Document layout detection data:
--------
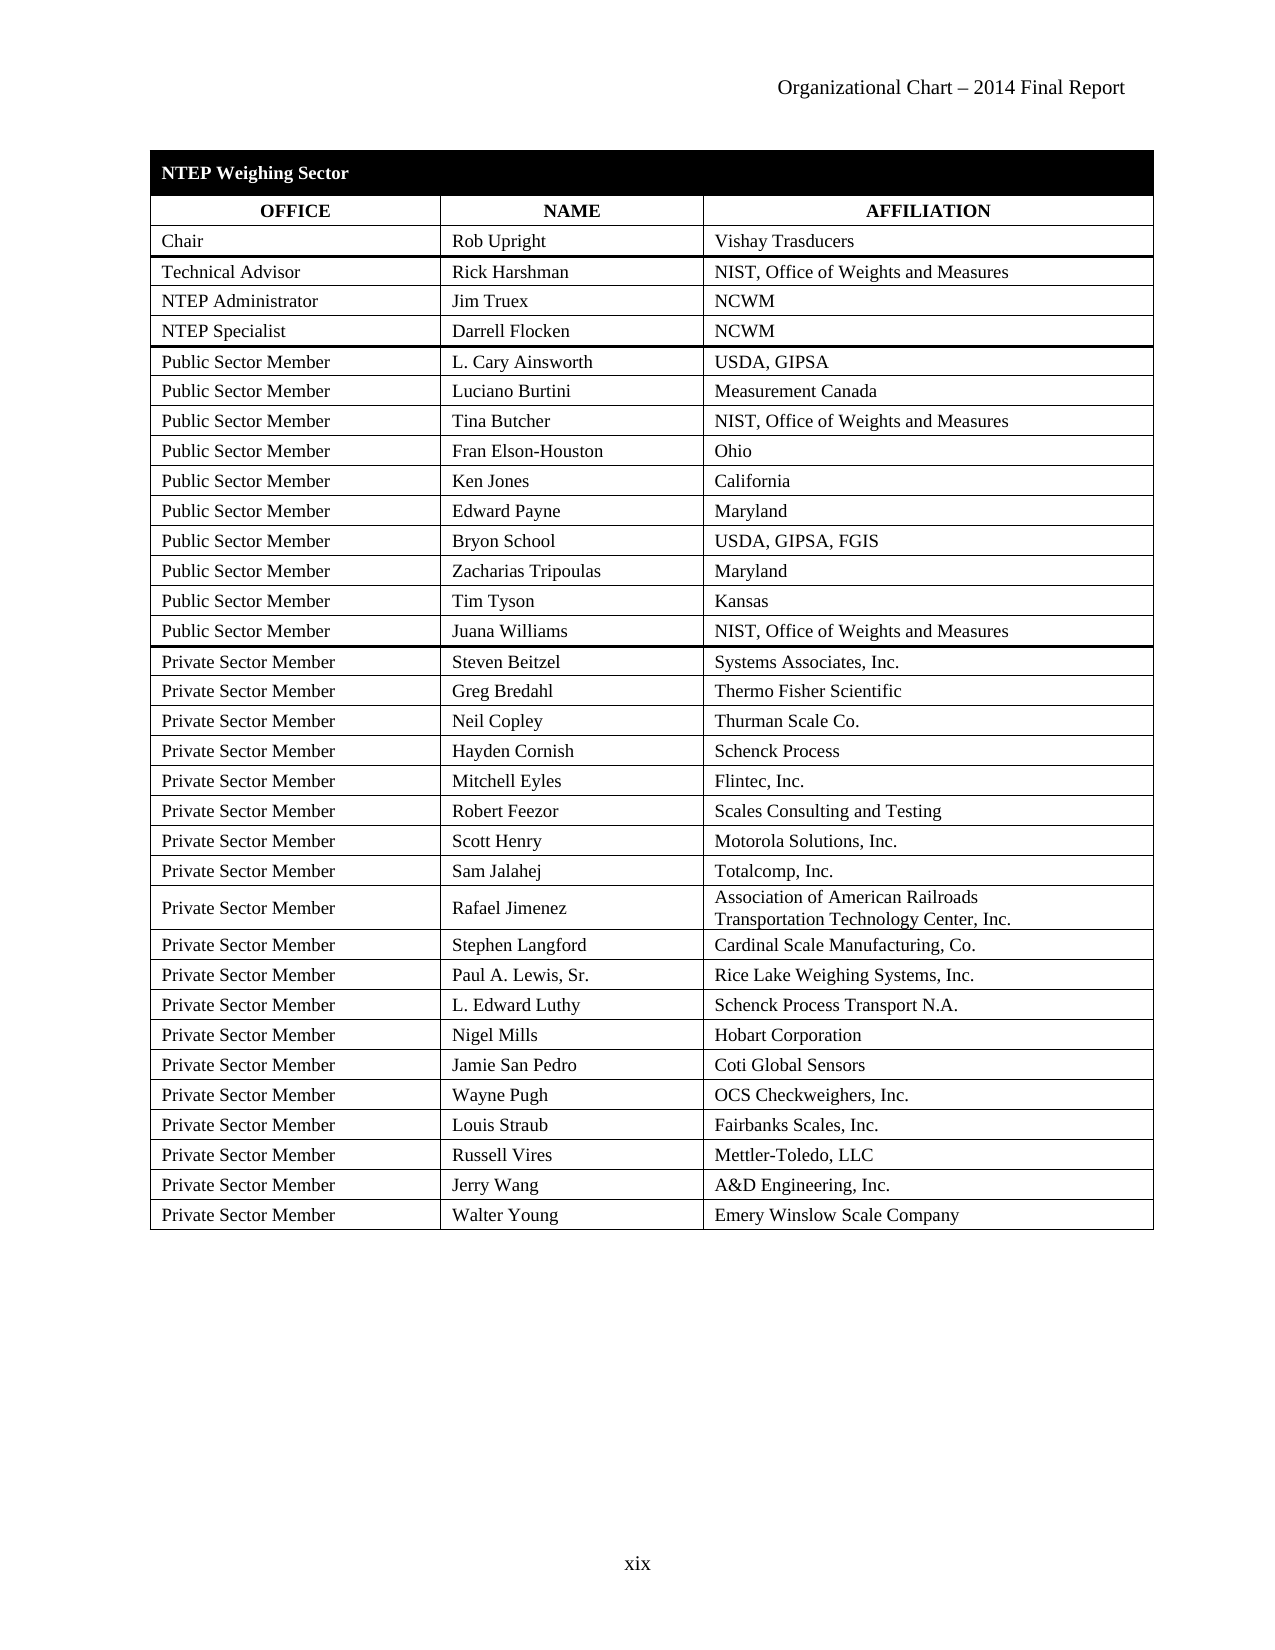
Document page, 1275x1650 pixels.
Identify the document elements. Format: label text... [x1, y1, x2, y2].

table_cell Private Sector Member [151, 1050, 440, 1079]
table_cell Jim Truex [441, 286, 703, 315]
table_cell Hobart Corporation [704, 1020, 1153, 1049]
table_cell Private Sector Member [151, 930, 440, 959]
table_cell Zacharias Tripoulas [441, 556, 703, 585]
table_cell Measurement Canada [704, 376, 1153, 405]
table_cell Technical Advisor [151, 258, 440, 285]
table_cell Private Sector Member [151, 736, 440, 765]
table_cell Public Sector Member [151, 526, 440, 555]
table_cell Wayne Pugh [441, 1080, 703, 1109]
table_cell Private Sector Member [151, 676, 440, 705]
table_cell Chair [151, 226, 440, 255]
table_cell Private Sector Member [151, 1110, 440, 1139]
table_cell Private Sector Member [151, 1170, 440, 1199]
table_cell Emery Winslow Scale Company [704, 1200, 1153, 1229]
table_cell Public Sector Member [151, 406, 440, 435]
table_cell Rick Harshman [441, 258, 703, 285]
table_cell Public Sector Member [151, 496, 440, 525]
table_cell Coti Global Sensors [704, 1050, 1153, 1079]
table_cell Public Sector Member [151, 556, 440, 585]
table_cell California [704, 466, 1153, 495]
table_cell L. Cary Ainsworth [441, 348, 703, 375]
table_cell OCS Checkweighers, Inc. [704, 1080, 1153, 1109]
table_cell Private Sector Member [151, 826, 440, 855]
table_cell Public Sector Member [151, 436, 440, 465]
table_cell NIST, Office of Weights and Measures [704, 258, 1153, 285]
table_cell AFFILIATION [704, 196, 1153, 225]
table_cell Greg Bredahl [441, 676, 703, 705]
table_cell Totalcomp, Inc. [704, 856, 1153, 885]
table_cell Kansas [704, 586, 1153, 615]
table_cell NTEP Specialist [151, 316, 440, 345]
table_cell Rice Lake Weighing Systems, Inc. [704, 960, 1153, 989]
table_cell Thermo Fisher Scientific [704, 676, 1153, 705]
table_cell Maryland [704, 496, 1153, 525]
table_cell Fairbanks Scales, Inc. [704, 1110, 1153, 1139]
table_cell Private Sector Member [151, 886, 440, 929]
table_cell Maryland [704, 556, 1153, 585]
table_cell Flintec, Inc. [704, 766, 1153, 795]
table_cell Public Sector Member [151, 466, 440, 495]
table_cell NAME [441, 196, 703, 225]
table_cell Public Sector Member [151, 586, 440, 615]
table_cell Sam Jalahej [441, 856, 703, 885]
table_cell NIST, Office of Weights and Measures [704, 616, 1153, 645]
table_cell Vishay Trasducers [704, 226, 1153, 255]
table_cell Private Sector Member [151, 706, 440, 735]
table_cell Cardinal Scale Manufacturing, Co. [704, 930, 1153, 959]
table_cell Jerry Wang [441, 1170, 703, 1199]
table_cell Public Sector Member [151, 376, 440, 405]
table_cell Schenck Process Transport N.A. [704, 990, 1153, 1019]
table_cell Nigel Mills [441, 1020, 703, 1049]
table_cell USDA, GIPSA [704, 348, 1153, 375]
table_header NTEP Weighing Sector [151, 151, 1153, 195]
table_cell Edward Payne [441, 496, 703, 525]
table_cell Fran Elson-Houston [441, 436, 703, 465]
table_cell NCWM [704, 286, 1153, 315]
table_cell Private Sector Member [151, 1140, 440, 1169]
table_cell Thurman Scale Co. [704, 706, 1153, 735]
table_cell Private Sector Member [151, 990, 440, 1019]
table_cell Systems Associates, Inc. [704, 648, 1153, 675]
table_cell Motorola Solutions, Inc. [704, 826, 1153, 855]
table_cell Tina Butcher [441, 406, 703, 435]
table_cell Private Sector Member [151, 1080, 440, 1109]
table_cell A&D Engineering, Inc. [704, 1170, 1153, 1199]
table_cell Russell Vires [441, 1140, 703, 1169]
table_cell Robert Feezor [441, 796, 703, 825]
table_cell Juana Williams [441, 616, 703, 645]
table_cell Rafael Jimenez [441, 886, 703, 929]
table_cell Jamie San Pedro [441, 1050, 703, 1079]
table_cell NIST, Office of Weights and Measures [704, 406, 1153, 435]
table_cell Association of American Railroads Transportation Technology Center, Inc. [704, 886, 1153, 929]
table_cell Mettler-Toledo, LLC [704, 1140, 1153, 1169]
table_cell Scott Henry [441, 826, 703, 855]
table_cell Bryon School [441, 526, 703, 555]
table_cell Walter Young [441, 1200, 703, 1229]
table_cell Steven Beitzel [441, 648, 703, 675]
table_cell Private Sector Member [151, 960, 440, 989]
table_cell Luciano Burtini [441, 376, 703, 405]
table_cell Darrell Flocken [441, 316, 703, 345]
table_cell Schenck Process [704, 736, 1153, 765]
table_cell USDA, GIPSA, FGIS [704, 526, 1153, 555]
table_cell Private Sector Member [151, 856, 440, 885]
table_cell Public Sector Member [151, 348, 440, 375]
table_cell L. Edward Luthy [441, 990, 703, 1019]
table_cell Private Sector Member [151, 796, 440, 825]
table_cell Tim Tyson [441, 586, 703, 615]
table_cell Neil Copley [441, 706, 703, 735]
table_cell Stephen Langford [441, 930, 703, 959]
table_cell Ohio [704, 436, 1153, 465]
table_cell Rob Upright [441, 226, 703, 255]
table_cell Private Sector Member [151, 648, 440, 675]
table_cell Ken Jones [441, 466, 703, 495]
table_cell Public Sector Member [151, 616, 440, 645]
table_cell NTEP Administrator [151, 286, 440, 315]
table_cell Private Sector Member [151, 1200, 440, 1229]
table_cell NCWM [704, 316, 1153, 345]
table_cell Hayden Cornish [441, 736, 703, 765]
table_cell Mitchell Eyles [441, 766, 703, 795]
table_cell OFFICE [151, 196, 440, 225]
table_cell Private Sector Member [151, 1020, 440, 1049]
table_cell Paul A. Lewis, Sr. [441, 960, 703, 989]
table_cell Private Sector Member [151, 766, 440, 795]
table_cell Scales Consulting and Testing [704, 796, 1153, 825]
table_cell Louis Straub [441, 1110, 703, 1139]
--------
● Exercise
Wherever the string "Scales" appears in the data above, copy the line it sits in.

● Answer section
table_cell Fairbanks Scales, Inc. [704, 1110, 1153, 1139]
table_cell Scales Consulting and Testing [704, 796, 1153, 825]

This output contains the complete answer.